> Work request:
For the records below, copy exactly the span that begins at the line containing "Privacy Policy" and stops after the line containing "ente a cercanía", minus any pictures.

> Information provided:
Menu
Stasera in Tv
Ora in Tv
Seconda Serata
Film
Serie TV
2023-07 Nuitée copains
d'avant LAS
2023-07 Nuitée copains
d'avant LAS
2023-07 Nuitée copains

...

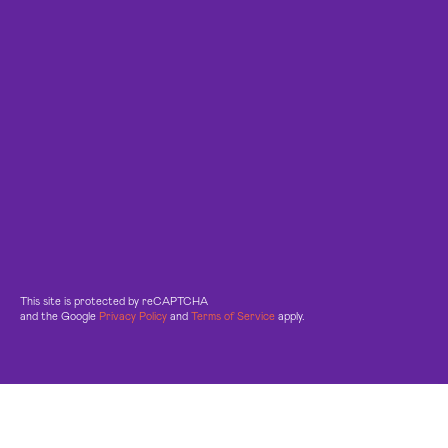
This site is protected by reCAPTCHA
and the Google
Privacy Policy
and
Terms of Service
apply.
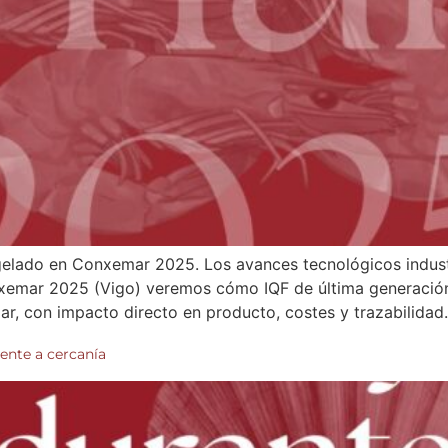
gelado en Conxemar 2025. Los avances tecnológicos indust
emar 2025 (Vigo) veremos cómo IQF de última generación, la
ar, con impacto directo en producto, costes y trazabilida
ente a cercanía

> Answer to this task:
Privacy Policy
and
Terms of Service
apply.
gelado en Conxemar 2025. Los avances tecnológicos indust
emar 2025 (Vigo) veremos cómo IQF de última generación, la
ar, con impacto directo en producto, costes y trazabilida
ente a cercanía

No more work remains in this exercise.